• _Work instructions_: Look below for the line that contains "module johnson(clk,rst,count);", then copy it and each following line to the end of the records, minus any pictures.

[Extracted data entries]
+===+
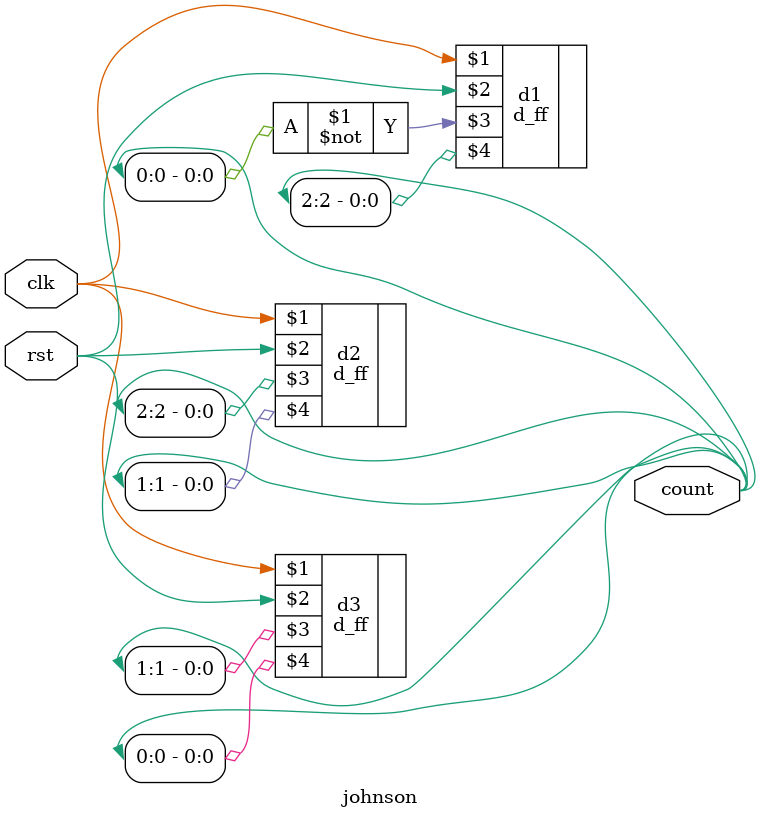
<source format=v>
`include "d_ff.v"
module johnson(clk,rst,count);
	input clk,rst;
	output [2:0]count;

	d_ff d1(clk,rst,~count[0],count[2]);
	d_ff d2(clk,rst,count[2],count[1]);
	d_ff d3(clk,rst,count[1],count[0]);
	
endmodule

</source>
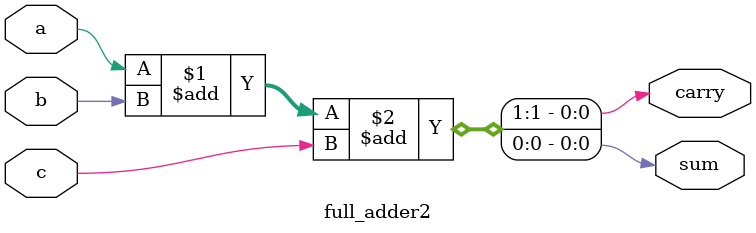
<source format=v>
`timescale 1ns / 1ps

module full_adder2(a,b,c,sum,carry);

input a,b,c;
output sum,carry;

assign {carry,sum}=a+b+c;

endmodule


</source>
+===+
• _Output for this exercise_:
module johnson(clk,rst,count);
	input clk,rst;
	output [2:0]count;

	d_ff d1(clk,rst,~count[0],count[2]);
	d_ff d2(clk,rst,count[2],count[1]);
	d_ff d3(clk,rst,count[1],count[0]);
	
endmodule

</source>
<source format=v>
`timescale 1ns / 1ps

module full_adder2(a,b,c,sum,carry);

input a,b,c;
output sum,carry;

assign {carry,sum}=a+b+c;

endmodule


</source>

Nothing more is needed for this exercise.